Solo 2019 film documentaire image

"Solo" est un documentaire sans fard. Martín Perino accepte de se faire filmer dans tous les états. Encore sous traitement lourd, il est parfois apathique, à la limite de l’incohérence. Mais la caméra ne se fait jamais voyeur. Fonctionnant toujours comme un aidant, elle suit sa convalescence et sa remontée progressive. Au fur et à mesure des interactions, l’homme se dévoile et témoigne du chemin parcouru et de ce qu’il en retire. C’est stupéfait qu’on apprend que quelques mois avant le début du film, il était agoraphobe et ne pouvait sortir de sa chambre.

L’homme livre un témoignage vibrant sur la force qu’a la volonté dans le rétablissement. Il a voulu aller mieux. Il a voulu reprendre la musique et faire une nouvelle œuvre inspirée de son état et de ce qu’il a vécu. Cette œuvre, c’est "Infermeria" dont on peut entendre et voir des extraits, car c’est une œuvre à la fois musicale et dansée (avec María Madarieta). Le montage du film, qui ne suit pas exactement un ordre chronologique, montre les va-et-viens d'un homme qui tente de s'en sortir et qui ne lâche rien. Le pianiste n'hésite pas à témoigner de son cheminement intellectuel né de son internement.

Ainsi le film et cet homme, énorme et pourtant si délicat, ce paradoxe vivant, livrent quelques bribes de sagesse, sa sagesse, née de ses souffrances et de son cheminement. Par exemple, l'idée que dans l'enfant prodige il faut tuer le prodige et garder l'enfance, sous peine de s'aliéner. Mais aussi qu'il faut se laisser aller, ne pas être trop rigide, contempler sans être maître. Car trop de rigidité bloque l'esprit et le paralyse, ce qui conduit à la peur. Peur de tout, aussi bien de bien faire que de mal faire.

"Solo" c'est ce portrait d'un pianiste qui veut s'en sortir. Il y a beaucoup de musique, beaucoup de répétitions, beaucoup d'échanges aussi, avec des gens que l'on n’attendrait pas forcément face à un soliste classique. Extrêmement touchants, certains moments du film dépassent la fiction. En témoigne la scène complètement folle de sa première représentation en costume après sa sortie. L’homme, que l’on croit quasiment aveugle, ralentit, fait preuve d’une répartie folle, d’une douceur et d’une sensibilité que rien dans son corps ne laisserait présager.

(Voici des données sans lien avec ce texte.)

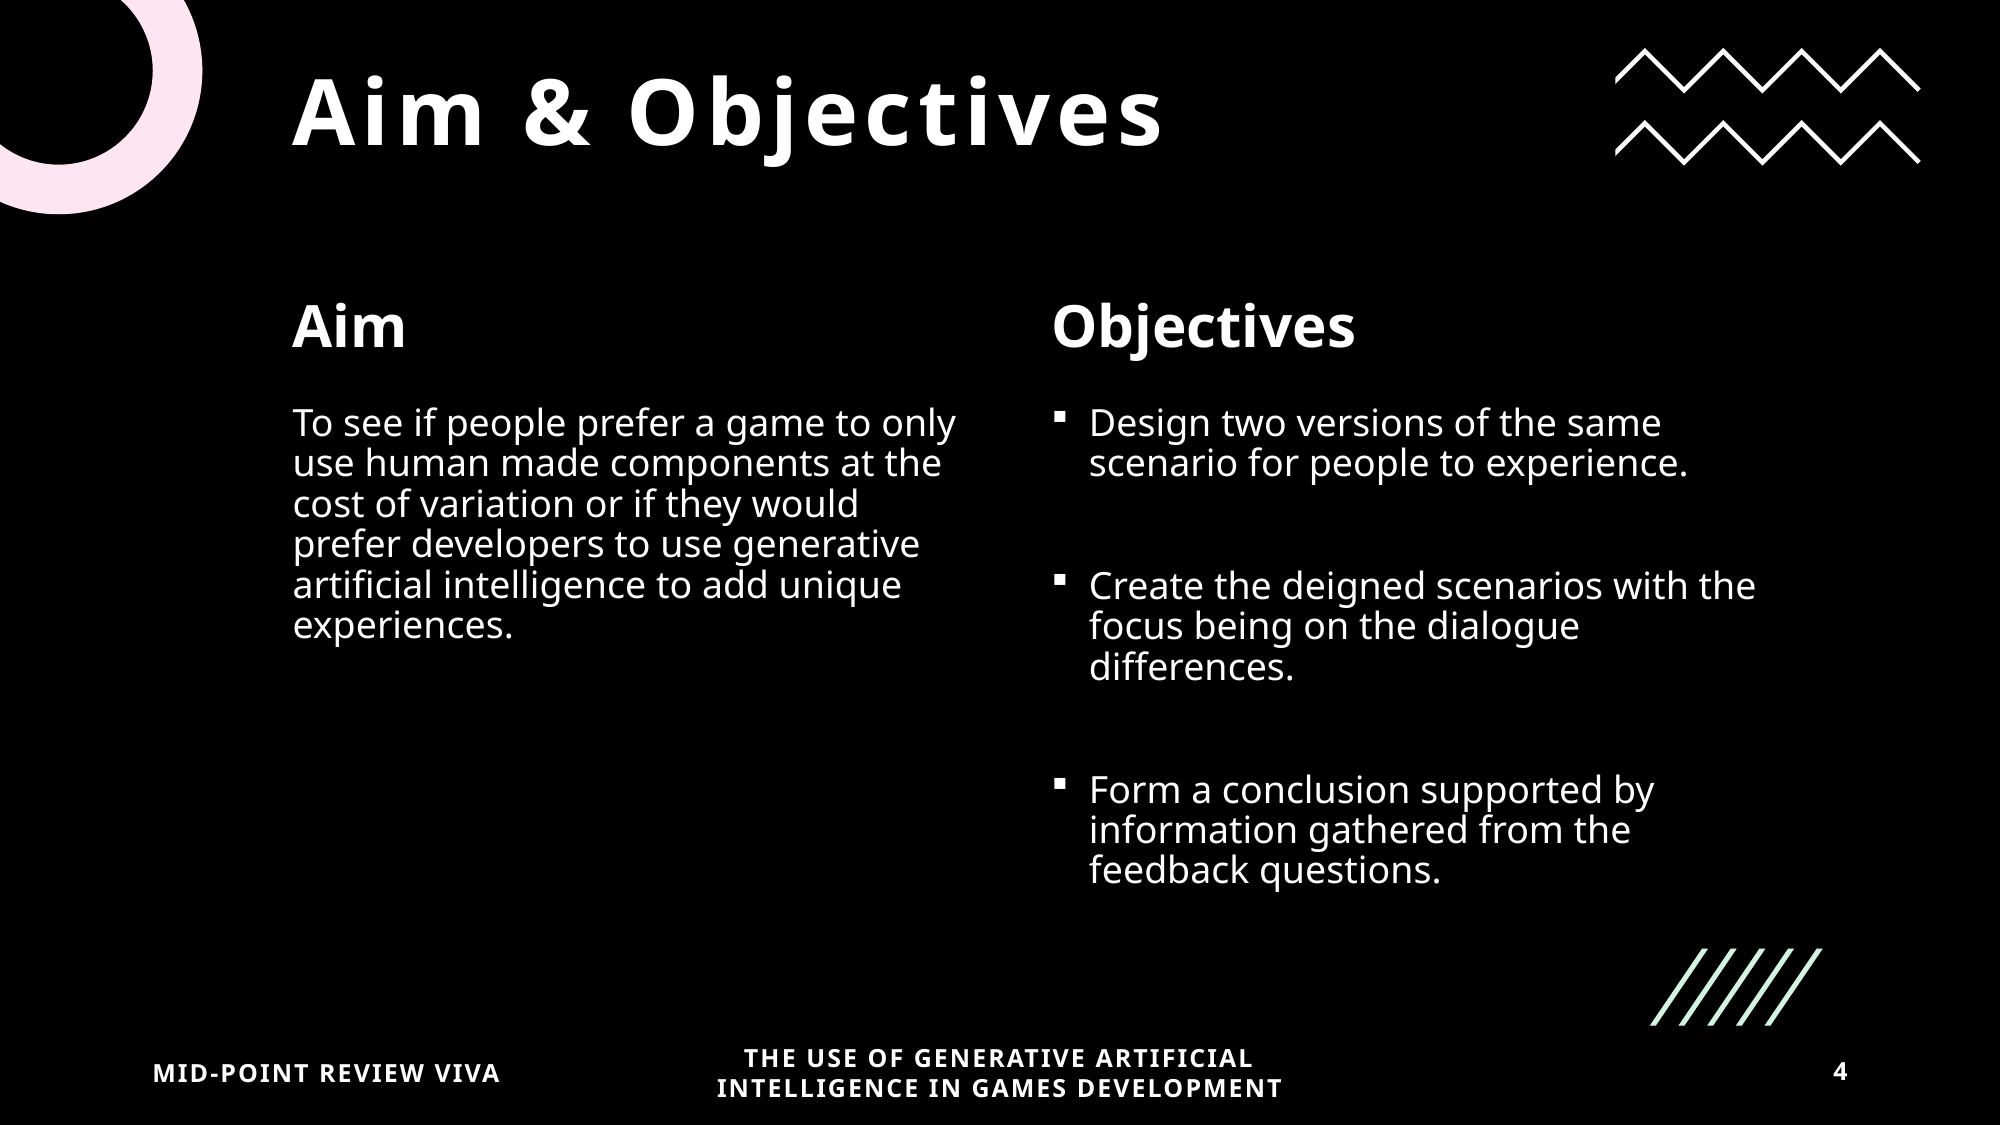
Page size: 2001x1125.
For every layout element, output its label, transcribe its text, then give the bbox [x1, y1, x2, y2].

footer The use of generative artificial intelligence in games development [662, 1042, 1338, 1103]
list Aim [277, 289, 984, 375]
list To see if people prefer a game to only use human made components at the cost of variation or if they would prefer developers to use generative artificial intelligence to add unique experiences. [277, 396, 984, 938]
list Design two versions of the same scenario for people to experience. Create the deigned scenarios with the focus being on the dialogue differences. Form a conclusion supported by information gathered from the feedback questions. [1036, 396, 1780, 938]
slide_number 4 [1412, 1042, 1863, 1103]
title Aim & Objectives [277, 58, 1543, 231]
slide_number MID-Point Review viva [137, 1042, 588, 1103]
list Objectives [1036, 289, 1743, 375]
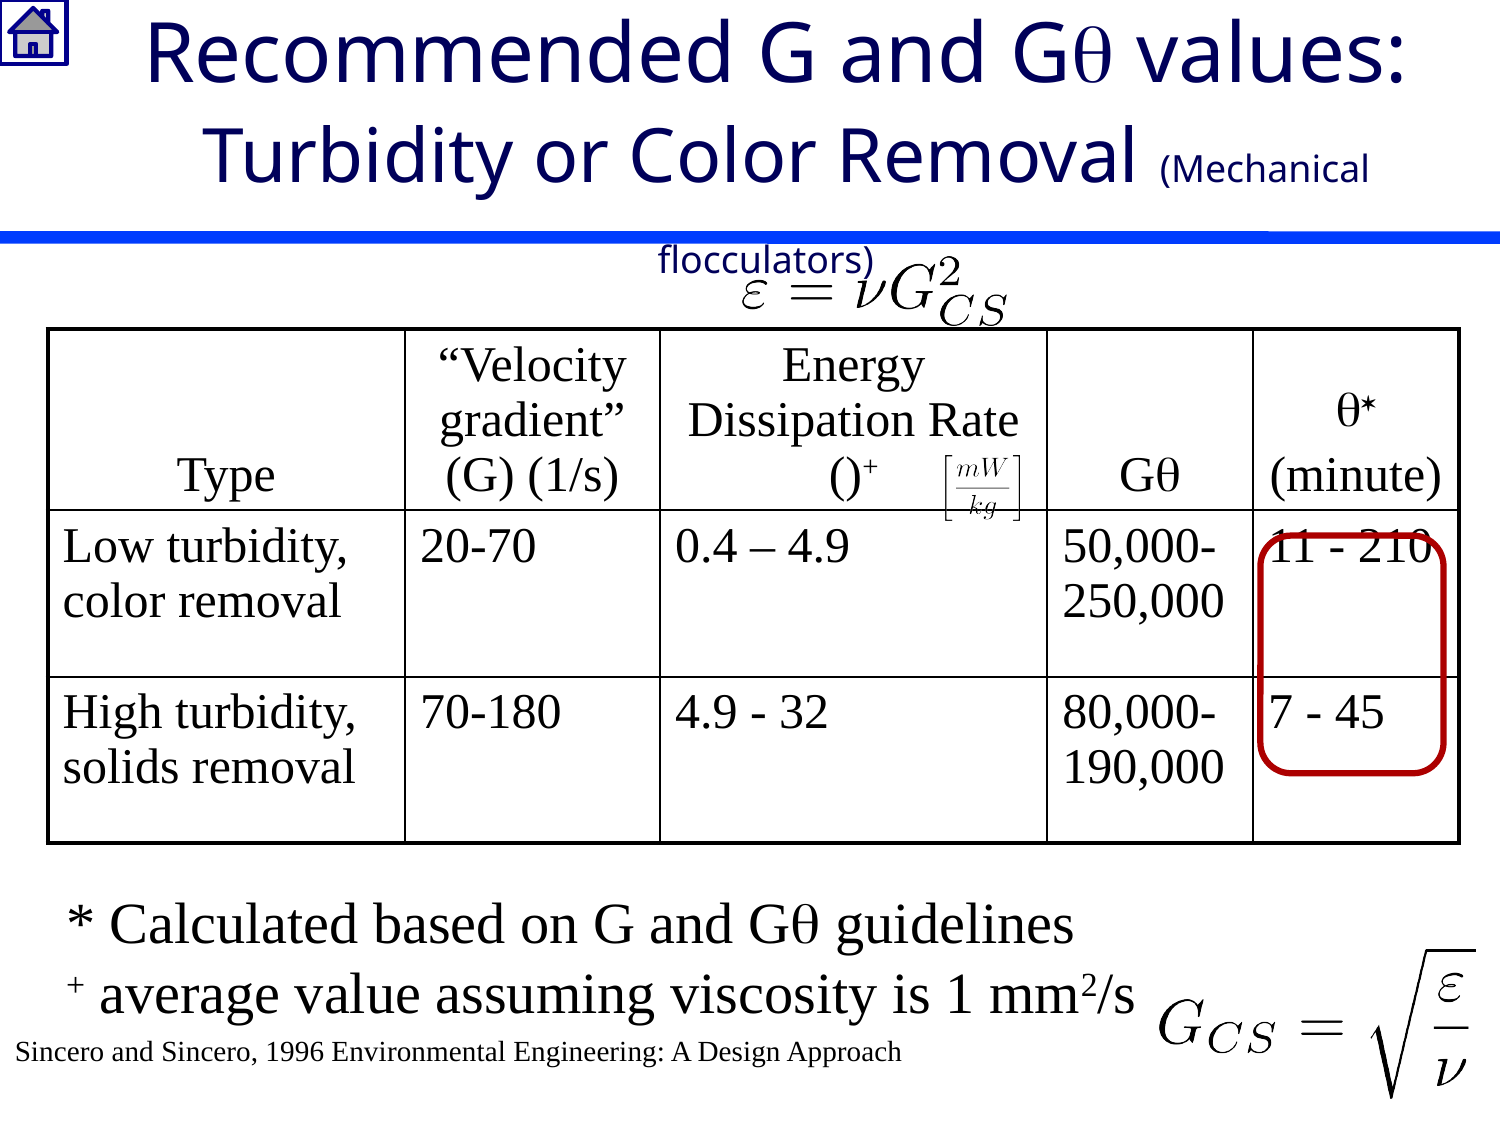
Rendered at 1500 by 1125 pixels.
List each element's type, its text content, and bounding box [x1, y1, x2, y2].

text_box [1260, 535, 1444, 774]
picture [945, 455, 1020, 521]
text_box Sincero and Sincero, 1996 Environmental Engineering: A Design Approach [0, 1025, 51, 1075]
picture [1159, 948, 1476, 1099]
picture [741, 256, 1007, 327]
text_box * Calculated based on G and Gq guidelines + average value assuming viscosity is 1 mm2/s [51, 878, 1152, 1103]
title Recommended G and Gq values: Turbidity or Color Removal (Mechanical flocculators) [112, 50, 1439, 238]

Qui aurait pu imaginer que la caméra pourrait capter ce qui se passe lors de sa première représentation officielle, en société ? Qui aurait pu imaginer sa réaction et son trait d’esprit sublime, « je vais vous jouer quelque chose de moins romantique maintenant » ? La caméra d'Artemio Benki saisit à l'intérieur du réel, des moments qui dépassent la fiction.